Scandinavian Mountains over 2000 metres - James Baxter
Areas › Galdhøpiggen Massif › 10.2 Skardstind (2373m)
Skardstind, 2373 metres, is a huge and impressive mountain. In fact it is the fifth highest peak in Scandinavia.
|The Route from Geitsætre in Leirdalen|
From Geitsætri in Leirdalen start to head up the northern side of the tumbling silt-laden Illå stream. There is a path which goes to the north of the first knoll, and then as the gradient becomes steeper, continue up the ridge. Eventually the path fades away and the you are left to pick your way through the grass/scree mix up to Raudhamran. From here the relentless gradient continues for another 300 vertical metres but this time exclusivly across scree. At long last the gradient starts to ease, as the top 1945m is reached and almost 1000 metres has been gained.
From the top 1945m the approach to the Skardstind is across the much easier plateau of Drumhøi. This is a rolling, stable scree-covered surface which is easy to walk over and make a welcome change to the previous slog up Raudhamran. As the eastern edge of Drumhøi is approached, the view over glaciers to Galdhøpiggen unfolds, as does a stunning vista over the rest of the Jotunheimen. Continue west towards Skardstind where the plateau rises slightly to the highpoint of 2291m. From here continue west dropping down into a narrowing arête that leads over to the summit ridge of Skardstind. The arête itself is only about 150 m long and quite straightforward, however the far end of it blocked up a steep 30 metre crag. This crag is the crux of the day.
The crag itself is quite easy climbing at grade III, and this only for a short distance. However the exposure of the climb is terrific and rope and climbing experience is desirable. The route goes straight up the spur of the crag. There are a number of wide shelves and plenty of scope for protection. This crag can be avoided on the south side by traversing across a bowl of recently broken and occasionally loose rock. This traverse is about 50 metres from the base of the crag to the bottom of a small ridge. Crossing over the bottom of this small ridge there is a open gully which can be scrambled up to gain a more prominent ridge which leads onto the main summit ridge above the 30 m crag. This bowl and the open gully may well be filled with 40-45 degree snow early in the summer.
From the top of the 30m crag the main west ridge continues up along the wide arête for 1/3 km over a slight rise to the bottom of the first of three 20m crags. Each of these three crags involves some demanding, but enjoyable scrambling. Climbing skills are not essential on these three crags and there is a margin of exposure but nothing in comparison to the first 30m crag. Again it is possible to avoid these crags by traversing them on the south side across 35 degree scree slopes which will be snow covered until at least mid July. There is really no need for these awkward traverses to bypass the three interesting crags. From the top of the third 20m crag there is a further 1/3 km over the easy arête to the cream summit of Skardstind, with a view that probably exceeds the famous view of Surtningssui.

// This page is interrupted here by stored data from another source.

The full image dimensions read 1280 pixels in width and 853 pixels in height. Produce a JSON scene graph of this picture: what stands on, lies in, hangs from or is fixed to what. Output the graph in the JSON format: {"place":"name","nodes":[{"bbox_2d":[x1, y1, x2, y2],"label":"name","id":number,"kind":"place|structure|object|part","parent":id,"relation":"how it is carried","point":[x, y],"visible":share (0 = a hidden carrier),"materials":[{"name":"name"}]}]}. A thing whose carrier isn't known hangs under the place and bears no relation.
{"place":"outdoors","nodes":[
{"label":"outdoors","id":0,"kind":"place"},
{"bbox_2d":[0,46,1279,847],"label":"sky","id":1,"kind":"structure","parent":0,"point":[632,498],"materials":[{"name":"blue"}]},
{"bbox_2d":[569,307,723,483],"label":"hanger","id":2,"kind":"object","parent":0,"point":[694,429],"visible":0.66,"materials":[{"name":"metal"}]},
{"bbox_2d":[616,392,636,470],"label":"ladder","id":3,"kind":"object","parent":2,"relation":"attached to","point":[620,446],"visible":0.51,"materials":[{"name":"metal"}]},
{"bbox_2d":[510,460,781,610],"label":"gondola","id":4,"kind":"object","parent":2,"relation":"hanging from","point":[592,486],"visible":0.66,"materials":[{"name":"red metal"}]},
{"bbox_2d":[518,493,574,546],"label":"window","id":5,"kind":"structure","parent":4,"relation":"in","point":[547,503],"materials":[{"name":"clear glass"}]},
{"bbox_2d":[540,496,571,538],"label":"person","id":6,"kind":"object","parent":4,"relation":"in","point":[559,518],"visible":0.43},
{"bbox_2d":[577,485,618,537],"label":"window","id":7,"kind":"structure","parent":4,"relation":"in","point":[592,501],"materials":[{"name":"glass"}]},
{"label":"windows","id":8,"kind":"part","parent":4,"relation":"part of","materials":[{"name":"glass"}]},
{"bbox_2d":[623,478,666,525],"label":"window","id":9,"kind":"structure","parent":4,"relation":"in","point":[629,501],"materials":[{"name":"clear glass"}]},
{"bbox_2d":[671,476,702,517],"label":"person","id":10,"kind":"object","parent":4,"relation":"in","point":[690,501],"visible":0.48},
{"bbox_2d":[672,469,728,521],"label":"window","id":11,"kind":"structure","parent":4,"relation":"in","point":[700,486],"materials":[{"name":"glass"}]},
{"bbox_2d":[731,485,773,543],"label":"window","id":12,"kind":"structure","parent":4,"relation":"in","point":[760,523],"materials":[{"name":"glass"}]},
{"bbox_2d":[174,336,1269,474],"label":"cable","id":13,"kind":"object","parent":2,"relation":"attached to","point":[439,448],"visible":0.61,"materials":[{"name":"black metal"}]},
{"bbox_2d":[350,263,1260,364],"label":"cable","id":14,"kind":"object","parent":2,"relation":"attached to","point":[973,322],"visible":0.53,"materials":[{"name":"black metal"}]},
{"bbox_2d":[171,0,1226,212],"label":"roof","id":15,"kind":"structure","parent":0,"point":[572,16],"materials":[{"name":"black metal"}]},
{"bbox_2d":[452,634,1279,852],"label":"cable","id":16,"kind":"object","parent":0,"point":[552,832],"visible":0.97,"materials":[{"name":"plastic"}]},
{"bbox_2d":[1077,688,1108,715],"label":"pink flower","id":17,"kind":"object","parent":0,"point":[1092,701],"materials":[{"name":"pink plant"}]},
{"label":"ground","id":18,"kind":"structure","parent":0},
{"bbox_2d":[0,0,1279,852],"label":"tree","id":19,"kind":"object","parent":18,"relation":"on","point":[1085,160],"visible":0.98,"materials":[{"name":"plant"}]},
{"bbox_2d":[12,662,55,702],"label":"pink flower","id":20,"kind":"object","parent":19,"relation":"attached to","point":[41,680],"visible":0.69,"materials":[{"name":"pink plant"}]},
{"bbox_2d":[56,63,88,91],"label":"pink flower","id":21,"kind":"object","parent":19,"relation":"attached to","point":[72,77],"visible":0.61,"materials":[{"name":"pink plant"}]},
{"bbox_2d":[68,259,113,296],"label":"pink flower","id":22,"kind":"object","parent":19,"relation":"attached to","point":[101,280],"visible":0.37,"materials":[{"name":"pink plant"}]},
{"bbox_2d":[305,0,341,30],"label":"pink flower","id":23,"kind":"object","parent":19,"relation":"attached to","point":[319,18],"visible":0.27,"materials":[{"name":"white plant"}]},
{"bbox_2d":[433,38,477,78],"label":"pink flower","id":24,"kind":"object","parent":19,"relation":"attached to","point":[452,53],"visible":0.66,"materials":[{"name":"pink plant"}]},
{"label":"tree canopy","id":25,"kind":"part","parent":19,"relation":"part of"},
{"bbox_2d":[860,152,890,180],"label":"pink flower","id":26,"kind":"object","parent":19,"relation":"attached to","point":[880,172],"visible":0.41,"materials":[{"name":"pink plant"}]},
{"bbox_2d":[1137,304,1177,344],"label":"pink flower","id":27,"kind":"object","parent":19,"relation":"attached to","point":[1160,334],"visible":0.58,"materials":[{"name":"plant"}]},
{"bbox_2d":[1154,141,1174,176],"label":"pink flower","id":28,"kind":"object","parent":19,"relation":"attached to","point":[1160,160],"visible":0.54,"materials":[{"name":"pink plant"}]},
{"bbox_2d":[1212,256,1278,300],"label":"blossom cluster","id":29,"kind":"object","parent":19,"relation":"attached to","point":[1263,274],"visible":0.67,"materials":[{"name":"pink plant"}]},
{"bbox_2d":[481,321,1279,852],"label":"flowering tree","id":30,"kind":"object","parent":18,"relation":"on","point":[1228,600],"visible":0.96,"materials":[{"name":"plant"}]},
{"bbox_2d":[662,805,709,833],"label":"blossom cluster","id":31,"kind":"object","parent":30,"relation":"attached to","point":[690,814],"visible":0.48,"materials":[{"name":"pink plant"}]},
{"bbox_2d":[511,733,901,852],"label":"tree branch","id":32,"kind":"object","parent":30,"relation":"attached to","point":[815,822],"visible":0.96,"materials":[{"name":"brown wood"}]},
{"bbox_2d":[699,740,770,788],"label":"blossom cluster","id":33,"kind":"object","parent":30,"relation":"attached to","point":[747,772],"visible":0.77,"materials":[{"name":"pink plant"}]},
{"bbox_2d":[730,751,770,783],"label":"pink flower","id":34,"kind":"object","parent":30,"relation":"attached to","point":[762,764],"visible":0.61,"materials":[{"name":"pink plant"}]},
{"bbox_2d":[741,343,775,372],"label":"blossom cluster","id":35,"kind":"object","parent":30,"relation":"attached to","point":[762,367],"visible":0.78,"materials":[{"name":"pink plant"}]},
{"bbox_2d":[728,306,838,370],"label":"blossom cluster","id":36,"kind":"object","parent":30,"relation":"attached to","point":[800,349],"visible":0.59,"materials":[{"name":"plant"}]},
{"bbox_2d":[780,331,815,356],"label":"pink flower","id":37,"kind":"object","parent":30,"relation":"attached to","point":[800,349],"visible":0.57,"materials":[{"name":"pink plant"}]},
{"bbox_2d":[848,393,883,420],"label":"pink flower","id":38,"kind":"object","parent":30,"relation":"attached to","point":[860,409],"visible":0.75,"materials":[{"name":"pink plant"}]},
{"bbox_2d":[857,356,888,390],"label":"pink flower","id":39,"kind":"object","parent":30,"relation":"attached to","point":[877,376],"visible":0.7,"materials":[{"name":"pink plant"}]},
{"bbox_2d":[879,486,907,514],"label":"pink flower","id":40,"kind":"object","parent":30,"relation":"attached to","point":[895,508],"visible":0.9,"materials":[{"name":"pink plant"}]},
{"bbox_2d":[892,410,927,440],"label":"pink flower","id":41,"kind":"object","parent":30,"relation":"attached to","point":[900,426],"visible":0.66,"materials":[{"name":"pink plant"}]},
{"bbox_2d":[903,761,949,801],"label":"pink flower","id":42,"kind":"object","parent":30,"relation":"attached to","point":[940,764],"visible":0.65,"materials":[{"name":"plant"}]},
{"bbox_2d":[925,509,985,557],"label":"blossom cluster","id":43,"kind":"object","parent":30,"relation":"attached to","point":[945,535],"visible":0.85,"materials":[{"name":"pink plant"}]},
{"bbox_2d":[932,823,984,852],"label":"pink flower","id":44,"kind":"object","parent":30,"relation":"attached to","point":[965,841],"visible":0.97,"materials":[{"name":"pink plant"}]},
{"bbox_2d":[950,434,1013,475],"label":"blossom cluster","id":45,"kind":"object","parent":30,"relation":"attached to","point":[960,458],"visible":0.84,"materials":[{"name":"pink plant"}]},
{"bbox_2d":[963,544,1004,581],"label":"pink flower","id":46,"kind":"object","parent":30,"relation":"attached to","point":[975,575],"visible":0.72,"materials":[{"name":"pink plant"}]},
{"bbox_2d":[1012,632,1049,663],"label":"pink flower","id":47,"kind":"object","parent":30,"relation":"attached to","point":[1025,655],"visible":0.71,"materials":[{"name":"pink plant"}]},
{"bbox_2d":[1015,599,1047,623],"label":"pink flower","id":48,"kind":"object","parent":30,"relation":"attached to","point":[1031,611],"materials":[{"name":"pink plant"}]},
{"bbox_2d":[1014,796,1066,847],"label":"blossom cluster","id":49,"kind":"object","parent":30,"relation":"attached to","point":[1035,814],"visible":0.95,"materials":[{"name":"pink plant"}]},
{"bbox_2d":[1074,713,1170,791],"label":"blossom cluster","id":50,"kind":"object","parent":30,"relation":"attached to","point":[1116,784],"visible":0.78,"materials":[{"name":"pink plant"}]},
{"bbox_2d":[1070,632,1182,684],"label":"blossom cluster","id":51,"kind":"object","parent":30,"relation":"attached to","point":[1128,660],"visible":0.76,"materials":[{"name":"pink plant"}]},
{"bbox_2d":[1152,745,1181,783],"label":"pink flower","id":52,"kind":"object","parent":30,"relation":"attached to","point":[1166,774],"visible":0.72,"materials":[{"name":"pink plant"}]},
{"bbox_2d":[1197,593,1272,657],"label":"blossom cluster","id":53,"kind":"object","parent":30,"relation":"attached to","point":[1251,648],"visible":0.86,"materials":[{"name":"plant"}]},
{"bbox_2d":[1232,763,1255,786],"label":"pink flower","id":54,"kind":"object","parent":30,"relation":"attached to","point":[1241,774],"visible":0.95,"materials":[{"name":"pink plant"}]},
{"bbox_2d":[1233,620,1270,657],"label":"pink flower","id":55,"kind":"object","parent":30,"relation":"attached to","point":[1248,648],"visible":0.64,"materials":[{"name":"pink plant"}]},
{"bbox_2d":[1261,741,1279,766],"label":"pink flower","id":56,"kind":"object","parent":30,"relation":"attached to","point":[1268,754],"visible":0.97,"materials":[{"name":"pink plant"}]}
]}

From the top of Skardstind it is only a short distance to the remarkable Nåla. Head south east down the easy arête for ½ km you reach the saddle with the Nåla. From this saddle a wide spiral shelf on the east side can be followed all the way to the top, which is only 25 metres. This spiral shelf is wide and has no exposure at all.
The return is by the same route. The top three crags can be abseiled quite easily and anchor points are plentiful. It is also preferable to abseil the lower 30 metre crag rather than down climb the open gully and traverse the messy bowl. Again, there are good anchor points for this fourth and last abseil. It is possible to get by with a 50m rope for the last abseil but a 60m rope is preferable.